*What to produce*. How many lines in the material below contain the string "genus"? Reply with the number alone.

*Exercise materials*.

+===+

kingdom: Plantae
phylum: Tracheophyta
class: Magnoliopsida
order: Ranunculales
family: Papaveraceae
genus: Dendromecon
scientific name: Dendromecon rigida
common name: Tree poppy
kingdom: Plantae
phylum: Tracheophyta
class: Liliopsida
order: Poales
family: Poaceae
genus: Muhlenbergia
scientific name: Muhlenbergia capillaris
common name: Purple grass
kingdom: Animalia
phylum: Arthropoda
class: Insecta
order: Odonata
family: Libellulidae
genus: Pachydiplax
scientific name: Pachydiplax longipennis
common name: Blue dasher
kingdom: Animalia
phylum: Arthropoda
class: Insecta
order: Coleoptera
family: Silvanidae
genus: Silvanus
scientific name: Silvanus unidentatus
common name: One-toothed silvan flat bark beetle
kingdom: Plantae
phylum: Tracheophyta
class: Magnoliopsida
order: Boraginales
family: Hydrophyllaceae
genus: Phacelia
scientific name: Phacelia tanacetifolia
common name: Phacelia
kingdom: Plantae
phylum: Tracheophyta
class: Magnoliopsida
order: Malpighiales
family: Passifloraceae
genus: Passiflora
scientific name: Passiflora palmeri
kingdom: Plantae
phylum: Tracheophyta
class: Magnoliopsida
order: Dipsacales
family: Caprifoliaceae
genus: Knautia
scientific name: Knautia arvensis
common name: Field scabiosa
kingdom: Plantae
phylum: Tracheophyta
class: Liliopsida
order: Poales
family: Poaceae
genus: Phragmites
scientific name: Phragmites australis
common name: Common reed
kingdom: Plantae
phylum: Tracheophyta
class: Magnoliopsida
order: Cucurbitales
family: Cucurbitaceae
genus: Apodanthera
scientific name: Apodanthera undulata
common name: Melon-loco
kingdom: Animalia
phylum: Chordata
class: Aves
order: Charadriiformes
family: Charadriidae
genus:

+===+

*Completed exercise*. 10